Le rebond a démarré en 1999-2000. La fin de la bulle internet au tout début des années 2000 avait entrainé une réallocation des ressources vers un actif a priori plus stable.
Cette hausse du ratio a duré jusqu’en 2005. Les prix de l’immobilier étaient alors devenus très chers par rapport au revenu des ménages.
Pour l’indice Case-Shiller à 10 villes (les plus importantes), le ratio s’est inscrit à 160 en novembre 2005. Pour l’indice comportant 20 villes le point haut a été touché en décembre 2005 à 145. La hausse par rapport au revenu disponible était tout à fait spectaculaire: +60% pour le premier indice et +45% pour le deuxième par rapport à un revenu qui a lui même progressé.
L’indice a ensuite chuté de façon quasi continue jusqu’au début de l’année 2012 à 83 et 79.
En novembre 2013, l’indice à 10 villes s’est établi à 98.4 soit quasiment le prix d’avant la bulle immobilière. L’indice à 20 villes est encore plus bas à 91.
Le rebond par rapport aux points bas de la fin 2011 est finalement assez limité et il existe des marges de progression tout à fait significative. Le prix pourrait être plus haut car au regard du revenu, l’immobilier reste un actif bon marché.
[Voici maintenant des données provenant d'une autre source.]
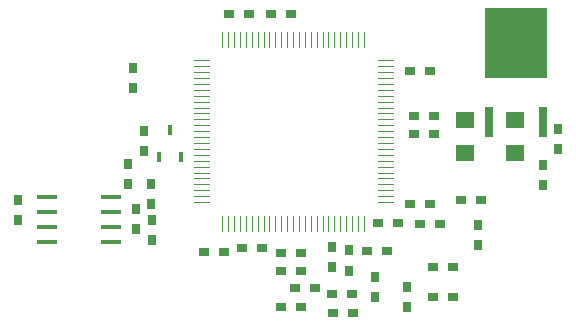
<source format=gbr>
G04 DipTrace 2.4.0.2*
%INTopPaste.gbr*%
%MOIN*%
%ADD45R,0.063X0.0551*%
%ADD47R,0.0709X0.0157*%
%ADD49R,0.2106X0.2343*%
%ADD51R,0.0315X0.1004*%
%ADD53R,0.0X0.0551*%
%ADD54R,0.0551X0.0*%
%ADD60R,0.0177X0.0335*%
%ADD66R,0.0315X0.0354*%
%ADD68R,0.0354X0.0315*%
%FSLAX44Y44*%
G04*
G70*
G90*
G75*
G01*
%LNTopPaste*%
%LPD*%
D68*
X12125Y15375D3*
X11456D3*
X10627Y7447D3*
X11296D3*
X17625Y11375D3*
X18295D3*
X17625Y12000D3*
X18295D3*
X12875Y15375D3*
X13544D3*
X17500Y13500D3*
X18170D3*
D66*
X22417Y11557D3*
Y10888D3*
D68*
X11887Y7597D3*
X12556D3*
X18501Y8375D3*
X17831D3*
X13188Y6812D3*
X13857D3*
X17107Y8407D3*
X16438D3*
X13188Y7437D3*
X13857D3*
D66*
X17407Y5617D3*
Y6286D3*
X16327Y5947D3*
Y6616D3*
X4447Y8527D3*
Y9196D3*
X8107Y9727D3*
Y10396D3*
X8887Y7867D3*
Y8536D3*
X8857Y9727D3*
Y9058D3*
X8377Y8227D3*
Y8896D3*
D60*
X9127Y10627D3*
X9875D3*
X9501Y11533D3*
D66*
X8257Y12937D3*
Y13606D3*
X21938Y9687D3*
Y10356D3*
D68*
X14917Y5407D3*
X15586D3*
X15577Y6067D3*
X14908D3*
X18937Y5947D3*
X18268D3*
X18277Y6967D3*
X18946D3*
X16063Y7499D3*
X16732D3*
D66*
X15457Y7507D3*
Y6838D3*
D68*
X17500Y9062D3*
X18170D3*
X13188Y5624D3*
X13857D3*
X14347Y6247D3*
X13678D3*
D66*
X14887Y7627D3*
Y6958D3*
X19777Y7687D3*
Y8356D3*
D68*
X19207Y9187D3*
X19876D3*
D66*
X8647Y11497D3*
Y10828D3*
D54*
X10562Y13813D3*
Y13616D3*
Y13419D3*
Y13222D3*
Y13025D3*
Y12828D3*
Y12631D3*
Y12435D3*
Y12238D3*
Y12041D3*
Y11844D3*
Y11647D3*
Y11450D3*
Y11254D3*
Y11057D3*
Y10860D3*
Y10663D3*
Y10466D3*
Y10269D3*
Y10072D3*
Y9876D3*
Y9679D3*
Y9482D3*
Y9285D3*
Y9088D3*
D53*
X11271Y8380D3*
X11468D3*
X11665D3*
X11861D3*
X12058D3*
X12255D3*
X12452D3*
X12649D3*
X12846D3*
X13043D3*
X13239D3*
X13436D3*
X13633D3*
X13830D3*
X14027D3*
X14224D3*
X14421D3*
X14617D3*
X14814D3*
X15011D3*
X15208D3*
X15405D3*
X15602D3*
X15798D3*
X15995D3*
D54*
X16704Y9088D3*
Y9285D3*
Y9482D3*
Y9679D3*
Y9876D3*
Y10072D3*
Y10269D3*
Y10466D3*
Y10663D3*
Y10860D3*
Y11057D3*
Y11254D3*
Y11450D3*
Y11647D3*
Y11844D3*
Y12041D3*
Y12238D3*
Y12435D3*
Y12631D3*
Y12828D3*
Y13025D3*
Y13222D3*
Y13419D3*
Y13616D3*
Y13813D3*
D53*
X15995Y14521D3*
X15798D3*
X15602D3*
X15405D3*
X15208D3*
X15011D3*
X14814D3*
X14617D3*
X14421D3*
X14224D3*
X14027D3*
X13830D3*
X13633D3*
X13436D3*
X13239D3*
X13043D3*
X12846D3*
X12649D3*
X12452D3*
X12255D3*
X12058D3*
X11861D3*
X11665D3*
X11468D3*
X11271D3*
D51*
X20137Y11797D3*
X21932D3*
D49*
X21035Y14435D3*
D47*
X5407Y9277D3*
Y8777D3*
Y8277D3*
Y7777D3*
X7533D3*
Y8277D3*
Y8777D3*
Y9277D3*
D45*
X21012Y11860D3*
Y10757D3*
X19324Y11860D3*
Y10757D3*
M02*

</source>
Pour accentuer la reprise de ce marché, il faut faciliter le développement du crédit. La stratégie de Bernanke passait par cet instrument. On voit sur le graphe ci-dessous que la hausse du crédit est un préalable à la hausse du prix relatif de l’immobilier. Faciliter le financement de l’immobilier en faisant acheter en masse par la Fed des actifs financiers immobiliers du passé afin de faciliter le développement de nouveaux crédits. Cela permettait de dynamiser le marché tout de suite sans être pénalisé par les excès du passé. Une fois encore la Fed joue le rôle de prêteur en dernier ressort.
Au regard de ce ratio, le prix de l’immobilier n’est pas cher aux Etats-Unis à la fin de l’année 2013. Il est moins élevé qu’en 2000 lorsque l’immobilier était un actif délaissé. Mais il faudra davantage de financement pour qu’effectivement le prix progresse de façon soutenue.
Ce calcul sur un coin de table est cependant trop général car il existe de nombreux marchés de l’immobilier aux USA. Le prix de l’immobilier n’a pas le même profil à Los Angeles et à Detroit mais le revenu disponible n’a pas non plus la même allure dans les deux villes. Ce sera pour une autre étude à venir.